Please repeat the material below with every "chart" switched to "graph" and everything else left unchanged, and omit the pictures.

- [SUPPLIED MATERIAL]
☆ ☆ ☆ ☆ ☆
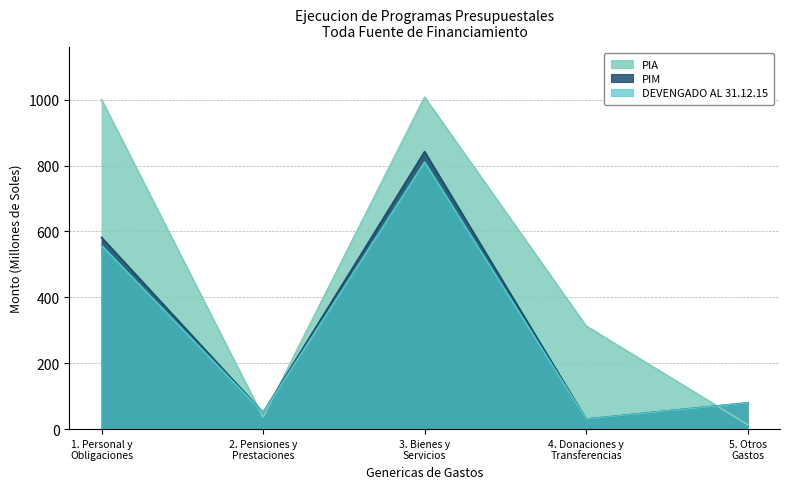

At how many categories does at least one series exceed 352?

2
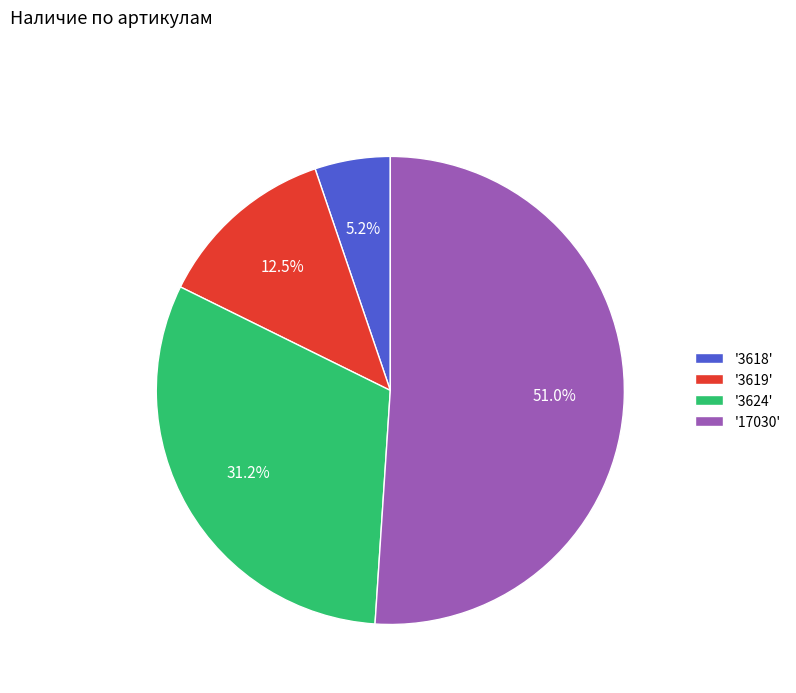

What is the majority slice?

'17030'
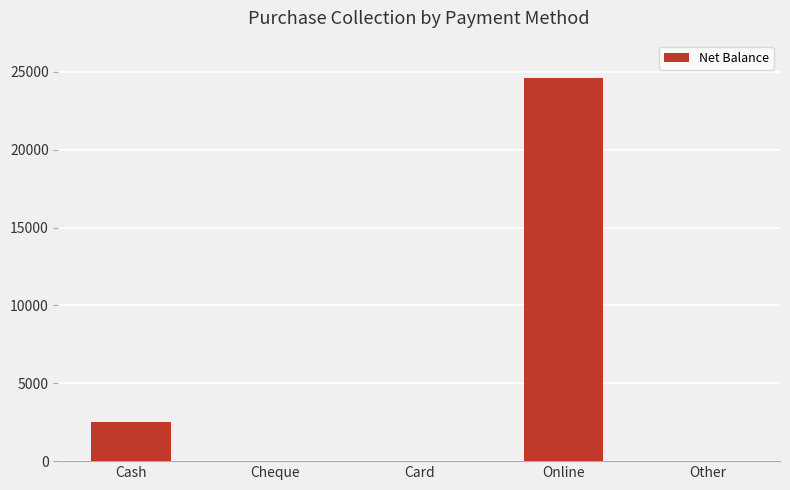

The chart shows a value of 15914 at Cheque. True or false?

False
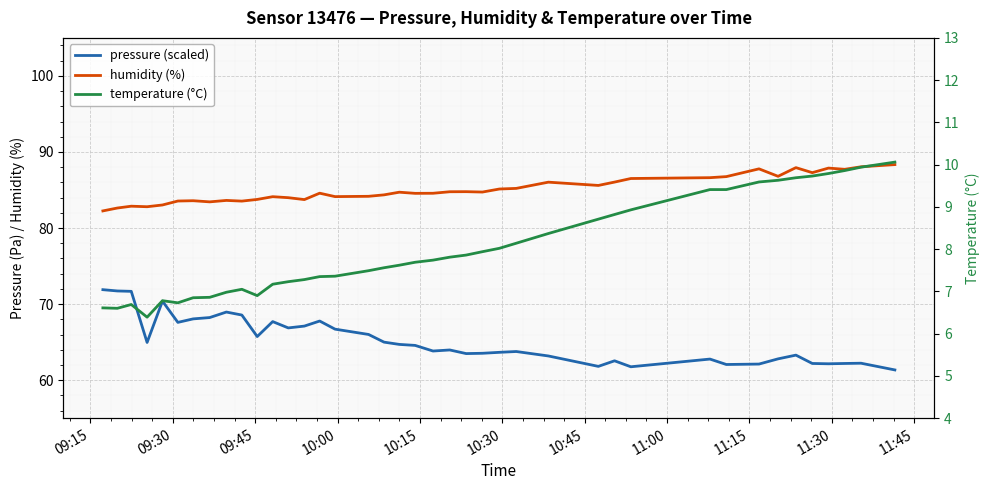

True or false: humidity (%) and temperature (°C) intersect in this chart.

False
☆ ☆ ☆ ☆ ☆
- [OUTPUT OF THE EXERCISE]
At how many categories does at least one series exceed 352?

2

What is the majority slice?

'17030'

The graph shows a value of 15914 at Cheque. True or false?

False

True or false: humidity (%) and temperature (°C) intersect in this graph.

False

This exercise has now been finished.